Folks in Miami may not recognize John Beck, even though he's been in town through myriad minicamps and his face has been on TV and newspapers throughout south Florida.
However, if they see a guy in a grocery store, intensely studying a play sheet atop a baby stroller as his wife, Barbara, fills up a shopping cart, one may assume they've run into the Miami Dolphins' second-round draft pick.
Beck has taken his gym-rat self to the next level, immersing himself deep into the Dolphin playbook as if it's some kind of lost treasure map. He's deployed a memorization technique, trying to master the complicated huddle calls required by Miami, a play-call system far more complicated than the one he used at Brigham Young University.
"Making reads, throwing the ball and running plays isn't much different than what I experienced at BYU, but the verbiage they use when calling out a play at the NFL level requires two to three times more words and its much tougher."
Beck's best bet is repetition, something he experienced when learning Portuguese to serve a mission for the LDS Church in Portugal.
How complicated is it?
Well, at BYU, his huddle call for a basic pass play would involve two words, usually a color and a two-digit number.
With the Dolphins, who use a lot of shifts and motion, the call could involve eight to 10 words or phrases, each signaling a specific aspect of the play.
For example, a Dolphin play call might require the following wordplay:
1. A phrase identifying the initial shift
2. The name of the formation
3. A tag word identifying what motion leads to the formation
4. A protection scheme
5. Receiver pass routes, a three-digit number
6. A tag word identifying adjustments
7. A call identifying what a back is to do
A Dolphin pass play might sound like this: "Scatter-Two
Bunch Right-Zip-Fire Right-273-Pivot-F Flat."
Oh, and don't forget the hike count.
"It's a lot to get down, and in the NFL, it has to be automatic, like right now," Beck said.
He's had some help from BYU quarterback coach Brandon Doman, who told Beck what he did when he played with the 49ers.
"He had his wife quiz him.

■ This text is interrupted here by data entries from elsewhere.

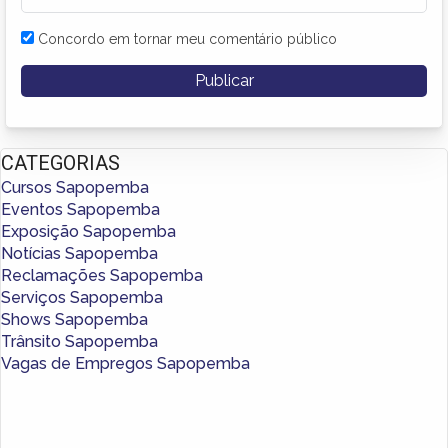
Concordo em tornar meu comentário público
CATEGORIAS
Cursos Sapopemba
Eventos Sapopemba
Exposição Sapopemba
Notícias Sapopemba
Reclamações Sapopemba
Serviços Sapopemba
Shows Sapopemba
Trânsito Sapopemba
Vagas de Empregos Sapopemba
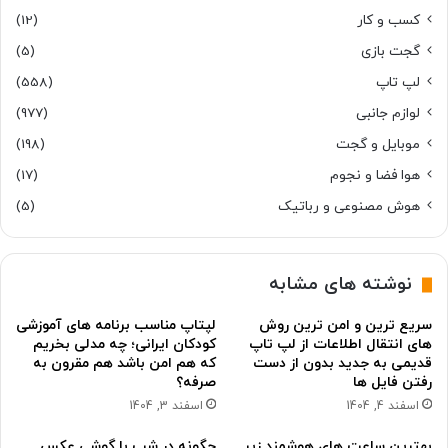
کسب و کار
(12)
گجت بازی
(5)
لپ تاپ
(558)
لوازم جانبی
(977)
موبایل و گجت
(198)
هوا فضا و نجوم
(17)
هوش مصنوعی و رباتیک
(5)
نوشته های مشابه
سریع ترین و امن ترین روش
لپتاپ مناسب برنامه های آموزشی
های انتقال اطلاعات از لپ تاپ
کودکان ایرانی؛ چه مدلی بخریم
قدیمی به جدید بدون از دست
که هم امن باشد هم مقرون به
رفتن فایل ها
صرفه؟
اسفند 4, 1404
اسفند 3, 1404
بهترین ساعت های هوشمند زیر
چگونه در شب با گوشی عکس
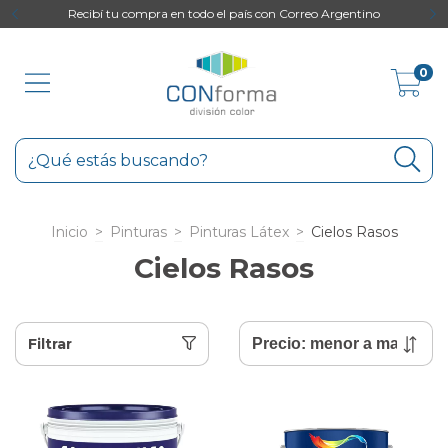
to
Recibí tu compra en todo el país con Correo Argentino
0
Inicio
>
Pinturas
>
Pinturas Látex
>
Cielos Rasos
Cielos Rasos
Filtrar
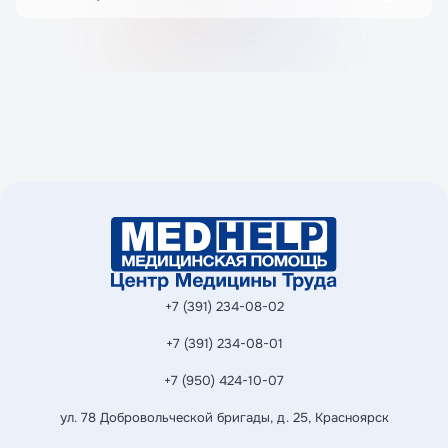
коагуляцией сосудов, предотвращая
После электрокоагуляции на месте удаления
кровотечение.
образуется корочка, которая отпадает через
7–10 дней. В это время рекомендуется избегать
воздействия солнечных лучей и не повреждать
зону обработки.
+7 (391) 234-08-02
+7 (391) 234-08-01
+7 (950) 424-10-07
ул. 78 Добровольческой бригады, д. 25, Красноярск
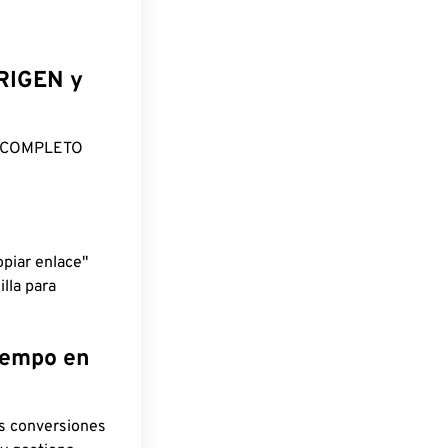
ORIGEN y
O COMPLETO
piar enlace"
lla para
tiempo en
as conversiones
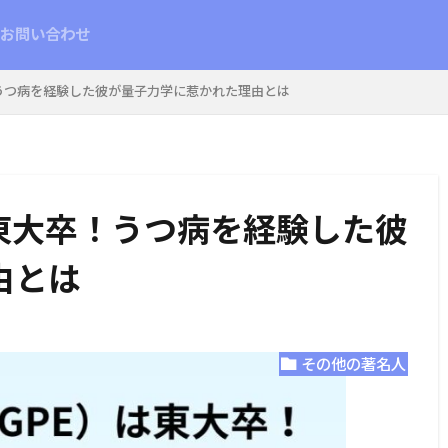
お問い合わせ
うつ病を経験した彼が量子力学に惹かれた理由とは
東大卒！うつ病を経験した彼
由とは
その他の著名人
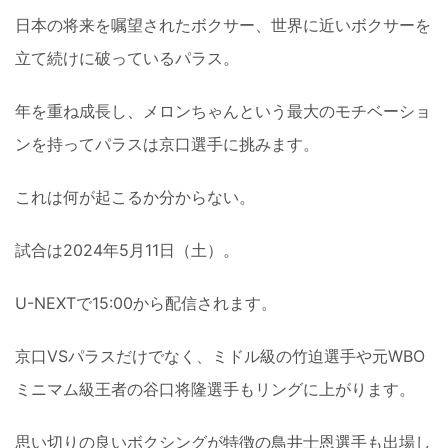
日本の将来を嘱望されたボクサー、世界に近いボクサーを
立て続けに破っているパラス。
年を重ね成長し、メロンちゃんという最大のモチベーショ
ンを持ってパラスは京口選手に挑みます。
これは何が起こるか分からない。
試合は2024年5月11日（土）。
U-NEXTで15:00から配信されます。
京口VSパラスだけでなく、ミドル級の竹迫選手や元WBO
ミニマム級王者の谷口将隆選手もリングに上がります。
思い切りの良いボクシングが特徴の鳥井士恩選手も出場し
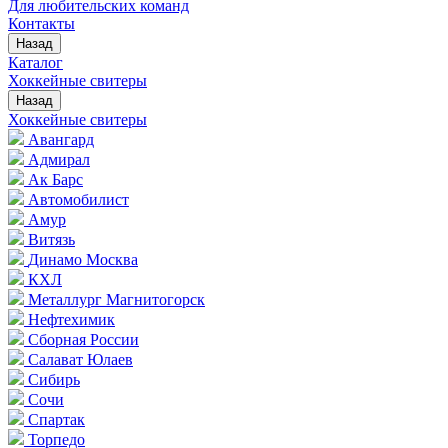
Для любительских команд
Контакты
Назад
Каталог
Хоккейные свитеры
Назад
Хоккейные свитеры
Авангард
Адмирал
Ак Барс
Автомобилист
Амур
Витязь
Динамо Москва
КХЛ
Металлург Магнитогорск
Нефтехимик
Сборная России
Салават Юлаев
Сибирь
Сочи
Спартак
Торпедо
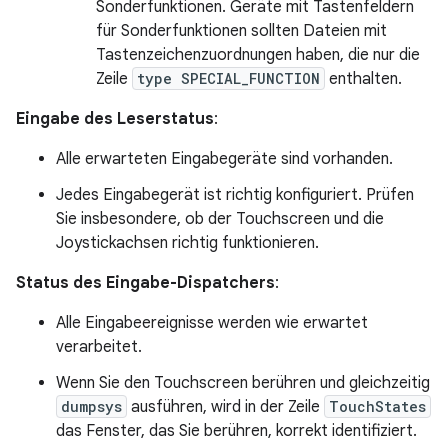
Sonderfunktionen. Geräte mit Tastenfeldern
für Sonderfunktionen sollten Dateien mit
Tastenzeichenzuordnungen haben, die nur die
Zeile
type SPECIAL_FUNCTION
enthalten.
Eingabe des Leserstatus
:
Alle erwarteten Eingabegeräte sind vorhanden.
Jedes Eingabegerät ist richtig konfiguriert. Prüfen
Sie insbesondere, ob der Touchscreen und die
Joystickachsen richtig funktionieren.
Status des Eingabe-Dispatchers
:
Alle Eingabeereignisse werden wie erwartet
verarbeitet.
Wenn Sie den Touchscreen berühren und gleichzeitig
dumpsys
ausführen, wird in der Zeile
TouchStates
das Fenster, das Sie berühren, korrekt identifiziert.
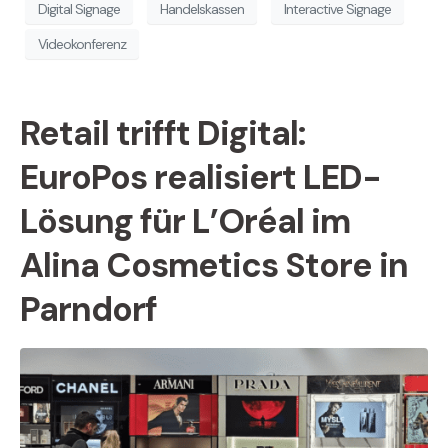
Digital Signage
Handelskassen
Interactive Signage
Videokonferenz
Retail trifft Digital:
EuroPos realisiert LED-
Lösung für L’Oréal im
Alina Cosmetics Store in
Parndorf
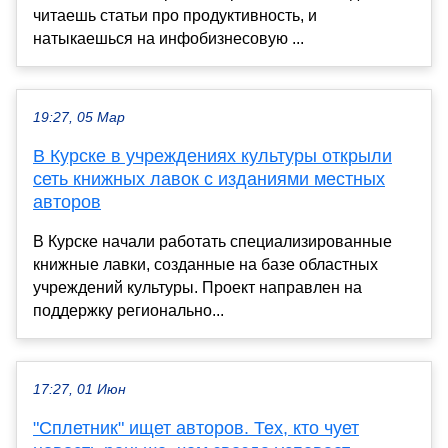
читаешь статьи про продуктивность, и
натыкаешься на инфобизнесовую ...
19:27, 05 Мар
В Курске в учреждениях культуры открыли
сеть книжных лавок с изданиями местных
авторов
В Курске начали работать специализированные
книжные лавки, созданные на базе областных
учреждений культуры. Проект направлен на
поддержку регионально...
17:27, 01 Июн
"Сплетник" ищет авторов. Тех, кто чует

He drew up some play sheets. The diagrams included a circle for the primary receiver, a square for the secondary receiver, a triangle for the check down, and depending on the play, it enabled him to memorize the progression."
Beck has put Dolphin plays on a white board, created note cards and Doman-like play sheets. He studies them like a pyramid-scheme builder with a tax form.
"We have code words for the calls, too, because when in a two-minute drill, you can't get to everything. There just isn't time."
So, while driving around Miami, it isn't unusual for Beck's wife to hold a play sheet and quiz the quarterback. Same for a visit to a grocery store.
"You can never prepare enough, learn enough," he said. "I'm going up against some veterans on our defense who've been in the NFL for 17 years. You strive to be perfect. Just when I finish a practice and I think I've got it all down, one mistake can almost undo everything I feel I've accomplished that day."
Beck compared his experience in Miami's minicamp to golf. "When you think you've got it down, you actually don't. You can be playing a great round and then have one shot ruin a hole and blow up your score."
"I may take a five-step drop when I'm supposed to take a seven-step, and just that one thing will throw off the timing of the receivers and the play."
Overall, Beck said he has not been overwhelmed with throwing the football in Miami's minicamps. "Some quarterbacks you talk to say they were overwhelmed, that it seemed to come at them like a blur, everything sped up. But I have actually felt very comfortable out there.
"What I have to get used to is our defensive backs are in press coverage all the time. It's true, you do have to get rid of the ball quicker out there, but with the coverage so tight, you cannot throw the ball behind or it's batted down or picked off."
But Beck says to himself, "Hey, that's just what I have to do."
Beck returned to Provo on Sunday to finish packing up his belongings for the move to Florida, where the Dolphins start training camp July 21.
He still has not signed a contract, which isn't unusual for a second-round pick because free agents and players taken in late rounds usually sign first.
But counting field time and his study regime, the Dolphins certainly have got bargain dollar from Beck in terms of extensive overtime he's put in without a contract.
He's taken the hundred bucks for appearance at each mini camp and turned the Dolphin investment into something akin to a 10-cents-an-hour job.
He's a gym rat on steroids, chasing cheddar.Perhaps that's one more reason besides arm strength and accuracy Miami took Beck over Brady Quinn.